大気汚染物質に継続的にさらされると、肺の自然な防御機能が破壊され、肺の損傷や病気につながる。汚染物質によるダメージは肺だけにとどまらず、他の臓器にも直接または間接的なダメージを与えることがある。例えば、急性心筋梗塞と、過去数日または数時間の間に汚染物質の濃度の上昇と関連がある。
大気汚染物質が体内にたどり着く場所は、肺です。ぜん息や肺機能低下と、大気汚染は関係があります。しかし、肺にとどまらず、その他の臓器の病因にもなります。心筋梗塞の発症と、発症前の大気汚染物質濃度が関連があることをご存じでしたでしょうか?(私は知りませんでした)

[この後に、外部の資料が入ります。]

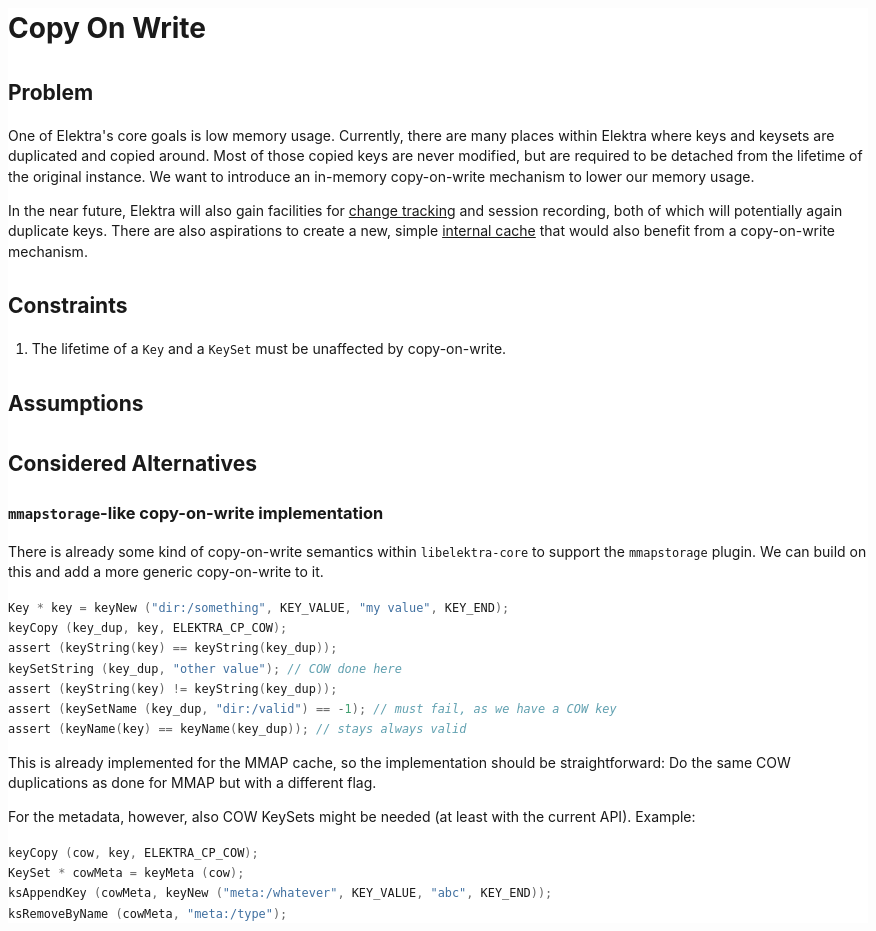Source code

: # Copy On Write

## Problem

One of Elektra's core goals is low memory usage.
Currently, there are many places within Elektra where keys and keysets are duplicated and copied around.
Most of those copied keys are never modified, but are required to be detached from the lifetime of the original instance.
We want to introduce an in-memory copy-on-write mechanism to lower our memory usage.

In the near future, Elektra will also gain facilities for [change tracking](../0_drafts/change_tracking.md) and session recording, both of which will potentially again duplicate keys.
There are also aspirations to create a new, simple [internal cache](../3_decided/internal_cache.md) that would also benefit from a copy-on-write mechanism.

## Constraints

1. The lifetime of a `Key` and a `KeySet` must be unaffected by copy-on-write.

## Assumptions

## Considered Alternatives

### `mmapstorage`-like copy-on-write implementation

There is already some kind of copy-on-write semantics within `libelektra-core` to support the `mmapstorage` plugin.
We can build on this and add a more generic copy-on-write to it.

```c
Key * key = keyNew ("dir:/something", KEY_VALUE, "my value", KEY_END);
keyCopy (key_dup, key, ELEKTRA_CP_COW);
assert (keyString(key) == keyString(key_dup));
keySetString (key_dup, "other value"); // COW done here
assert (keyString(key) != keyString(key_dup));
assert (keySetName (key_dup, "dir:/valid") == -1); // must fail, as we have a COW key
assert (keyName(key) == keyName(key_dup)); // stays always valid
```

This is already implemented for the MMAP cache, so the implementation should be straightforward:
Do the same COW duplications as done for MMAP but with a different flag.

For the metadata, however, also COW KeySets might be needed (at least with the current API).
Example:

```c
keyCopy (cow, key, ELEKTRA_CP_COW);
KeySet * cowMeta = keyMeta (cow);
ksAppendKey (cowMeta, keyNew ("meta:/whatever", KEY_VALUE, "abc", KEY_END));
ksRemoveByName (cowMeta, "meta:/type");
```
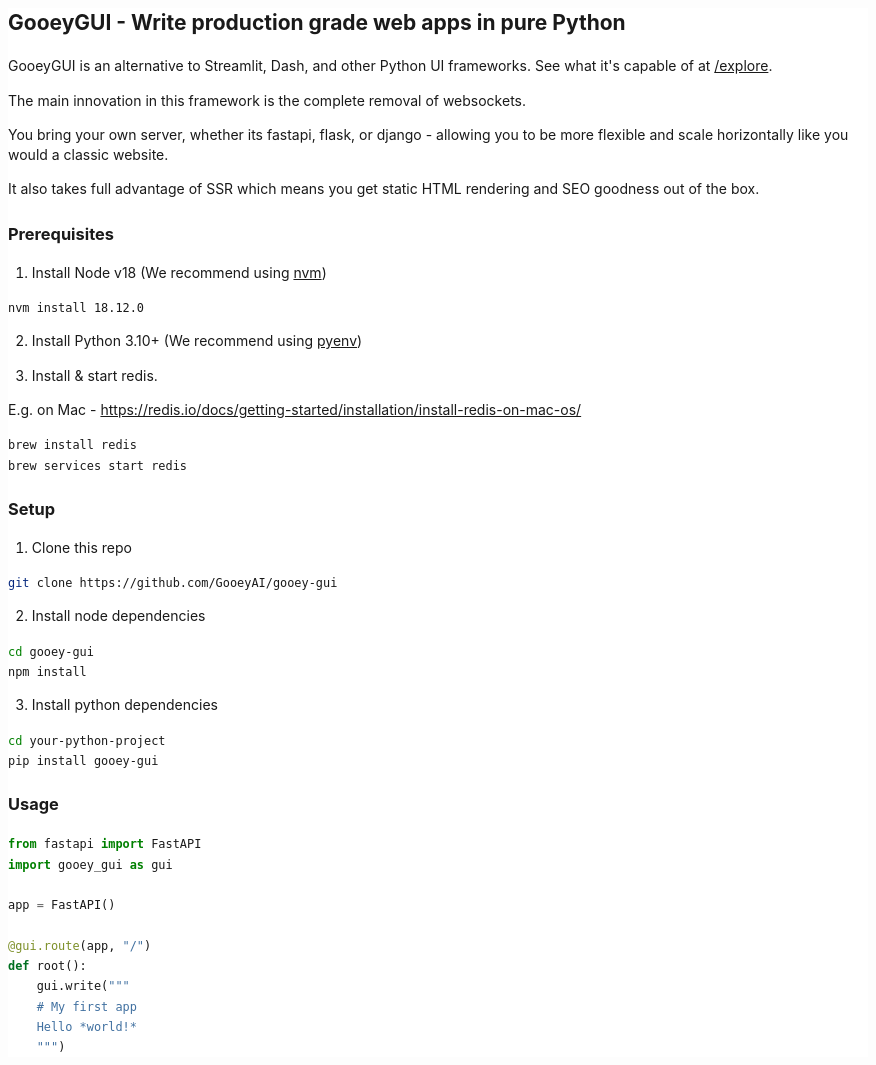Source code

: ## GooeyGUI - Write production grade web apps in pure Python

GooeyGUI is an alternative to Streamlit, Dash, and other Python UI frameworks. See what it's capable of at [/explore](https://gooey.ai/explore).

The main innovation in this framework is the complete removal of websockets.

You bring your own server, whether its fastapi, flask, or django - allowing you to be more flexible and scale horizontally like you would a classic website.

It also takes full advantage of SSR which means you get static HTML rendering and SEO goodness out of the box.

### Prerequisites
1. Install Node v18 (We recommend using [nvm](https://github.com/nvm-sh/nvm))

```bash
nvm install 18.12.0
```

2. Install Python 3.10+ (We recommend using [pyenv](https://github.com/pyenv/pyenv))

3. Install & start redis. 

E.g. on Mac - https://redis.io/docs/getting-started/installation/install-redis-on-mac-os/
```bash
brew install redis
brew services start redis
```

### Setup

1. Clone this repo

```bash
git clone https://github.com/GooeyAI/gooey-gui
```

2. Install node dependencies

```bash
cd gooey-gui
npm install
```

3. Install python dependencies

```bash
cd your-python-project
pip install gooey-gui
```

### Usage

```python
from fastapi import FastAPI
import gooey_gui as gui

app = FastAPI()

@gui.route(app, "/")
def root():
    gui.write("""
    # My first app
    Hello *world!*
    """)
```
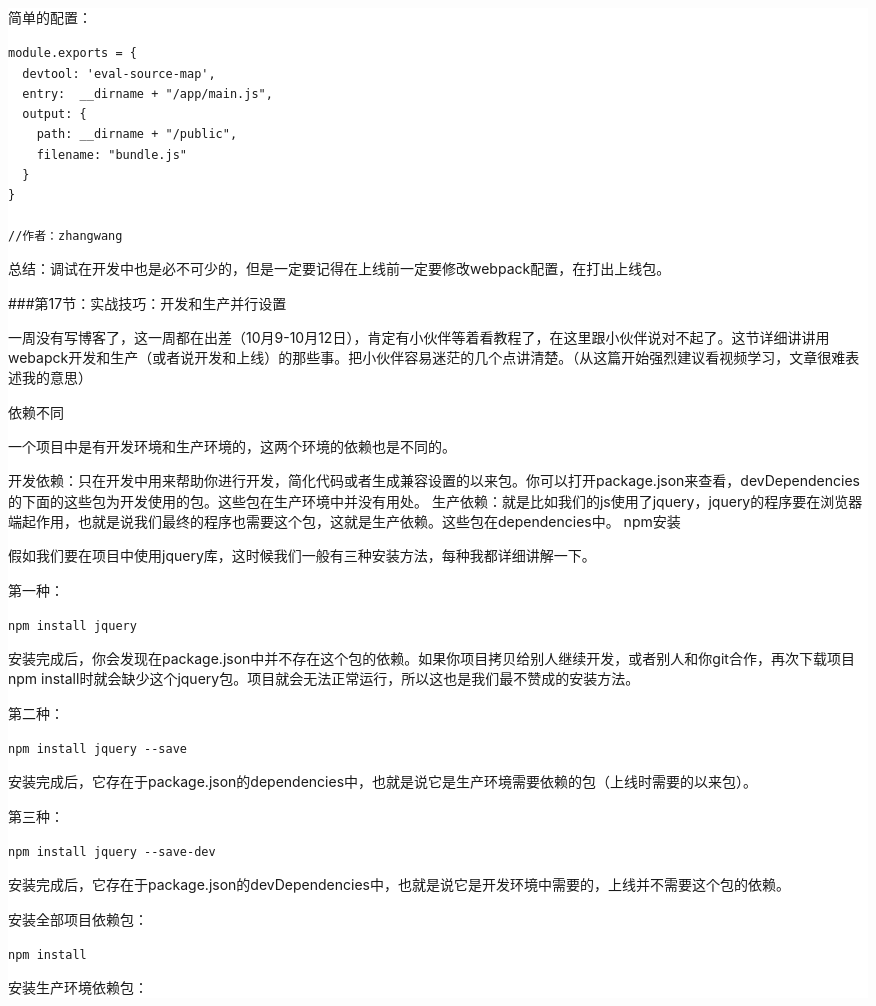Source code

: 简单的配置：

```
module.exports = {
  devtool: 'eval-source-map',
  entry:  __dirname + "/app/main.js",
  output: {
    path: __dirname + "/public",
    filename: "bundle.js"
  }
}

//作者：zhangwang
```

总结：调试在开发中也是必不可少的，但是一定要记得在上线前一定要修改webpack配置，在打出上线包。

###第17节：实战技巧：开发和生产并行设置

一周没有写博客了，这一周都在出差（10月9-10月12日），肯定有小伙伴等着看教程了，在这里跟小伙伴说对不起了。这节详细讲讲用webapck开发和生产（或者说开发和上线）的那些事。把小伙伴容易迷茫的几个点讲清楚。（从这篇开始强烈建议看视频学习，文章很难表述我的意思）



依赖不同

一个项目中是有开发环境和生产环境的，这两个环境的依赖也是不同的。

开发依赖：只在开发中用来帮助你进行开发，简化代码或者生成兼容设置的以来包。你可以打开package.json来查看，devDependencies的下面的这些包为开发使用的包。这些包在生产环境中并没有用处。
生产依赖：就是比如我们的js使用了jquery，jquery的程序要在浏览器端起作用，也就是说我们最终的程序也需要这个包，这就是生产依赖。这些包在dependencies中。
npm安装

假如我们要在项目中使用jquery库，这时候我们一般有三种安装方法，每种我都详细讲解一下。

第一种：

```
npm install jquery
```
安装完成后，你会发现在package.json中并不存在这个包的依赖。如果你项目拷贝给别人继续开发，或者别人和你git合作，再次下载项目npm install时就会缺少这个jquery包。项目就会无法正常运行，所以这也是我们最不赞成的安装方法。

第二种：

```
npm install jquery --save
```
安装完成后，它存在于package.json的dependencies中，也就是说它是生产环境需要依赖的包（上线时需要的以来包）。

第三种：

```
npm install jquery --save-dev
```
安装完成后，它存在于package.json的devDependencies中，也就是说它是开发环境中需要的，上线并不需要这个包的依赖。

安装全部项目依赖包：

```
npm install
```
安装生产环境依赖包：
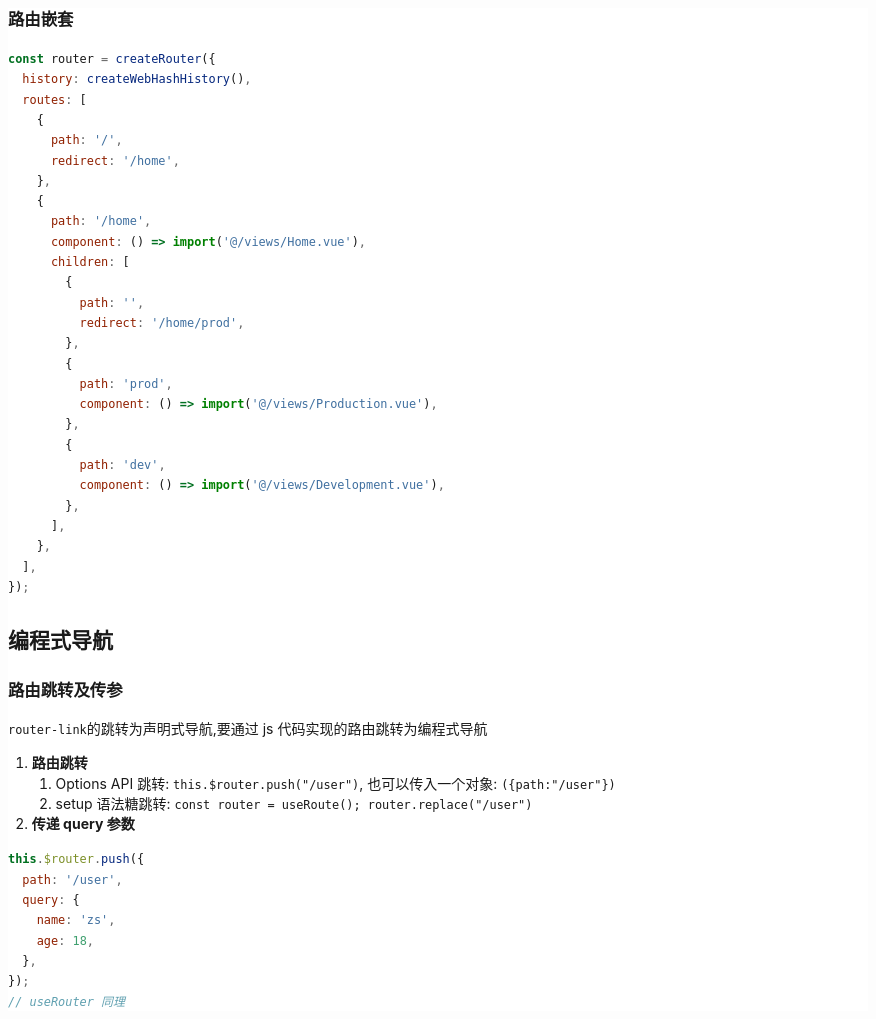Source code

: ### 路由嵌套

```js
const router = createRouter({
  history: createWebHashHistory(),
  routes: [
    {
      path: '/',
      redirect: '/home',
    },
    {
      path: '/home',
      component: () => import('@/views/Home.vue'),
      children: [
        {
          path: '',
          redirect: '/home/prod',
        },
        {
          path: 'prod',
          component: () => import('@/views/Production.vue'),
        },
        {
          path: 'dev',
          component: () => import('@/views/Development.vue'),
        },
      ],
    },
  ],
});
```

## 编程式导航

### 路由跳转及传参

`router-link`的跳转为声明式导航,要通过 js 代码实现的路由跳转为编程式导航

1. **路由跳转**
   1. Options API 跳转: `this.$router.push("/user")`, 也可以传入一个对象: `({path:"/user"})`
   2. setup 语法糖跳转: `const router = useRoute(); router.replace("/user")`
2. **传递 query 参数**

```js
this.$router.push({
  path: '/user',
  query: {
    name: 'zs',
    age: 18,
  },
});
// useRouter 同理
```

欧州では、汚染問題に取り組むための措置が取られている。欧州委員会は、欧州が世界初の気候変動に左右されない大陸になることを目指すとする協定(European Green Deal)に合意した。2019年12月に行われたこの取り決めでは、欧州委員会の大気質基準を改定し、2005年のWHOガイドラインにさらに近いものにしました。しかし、新しいWHOガイドラインによると、健康に対して意味のある影響があるレベルまで大気質を改善するには、現在の欧州の基準は十分ではないことが示されている。
おそらく、大気汚染問題についてはヨーロッパがもっとも進んでいると思います。しかし、そのヨーロッパでも新しいWHOガイドラインに基準を達成できないのです。
エビデンスに基づく新しいガイドラインが守られ、法的拘束力を持って初めて、欧州はその目標を達成することができる。大気汚染は先進国と発展途上国の両方に影響を与えるが、健康への悪影響という点ではLMICsの負担が最も大きくなっている。WHOの西太平洋地域と東南アジア地域では、この負担が最も大きくなっている。(中略)
低・中所得国(LMIC)において大気汚染による健康問題が深刻であることを、先進国は知っておく必要があります。
大気汚染と健康の関係について教育し、人々を動かして変化をもたらすような運動は、個人レベルでの決断であれ、政府に設定された基準を満たすよう圧力をかけることであれ、大気の質を改善することで健康を向上させるためにできることを個人が考えることを促す。また、医療機関も意識向上に貢献できる。呼吸器科医は、大気汚染のリスクについて患者を教育する先頭に立つことができる。個人レベルでの取り組みは歓迎すべきであるが、気候変動や大気汚染の問題を大きく解決するためには、政府や企業レベルでの介入が必要である。
健康に対する大気汚染の影響を知っている人は少ないと思います。私も呼吸器科医の端くれとして、伝えていく義務があると思っています。しかし、政府や企業レベルに伝えることは容易ではありません。
COP26を目前に控えたタイミングで、WHOの大気質ガイドラインが発表された。世界のリーダーたちが集うこの機会に、新しいガイドラインが慎重に検討され、大気汚染とそれに伴う呼吸器系の健康被害が健康政策の最重要課題として取り上げられることを期待している。サイレントキラーはもはや無視できない。
COP26で大気汚染と健康被害について話し合われたかは確認していません。CO2と地球温暖化も重要ですが、健康被害の面からも報道してほしいものです。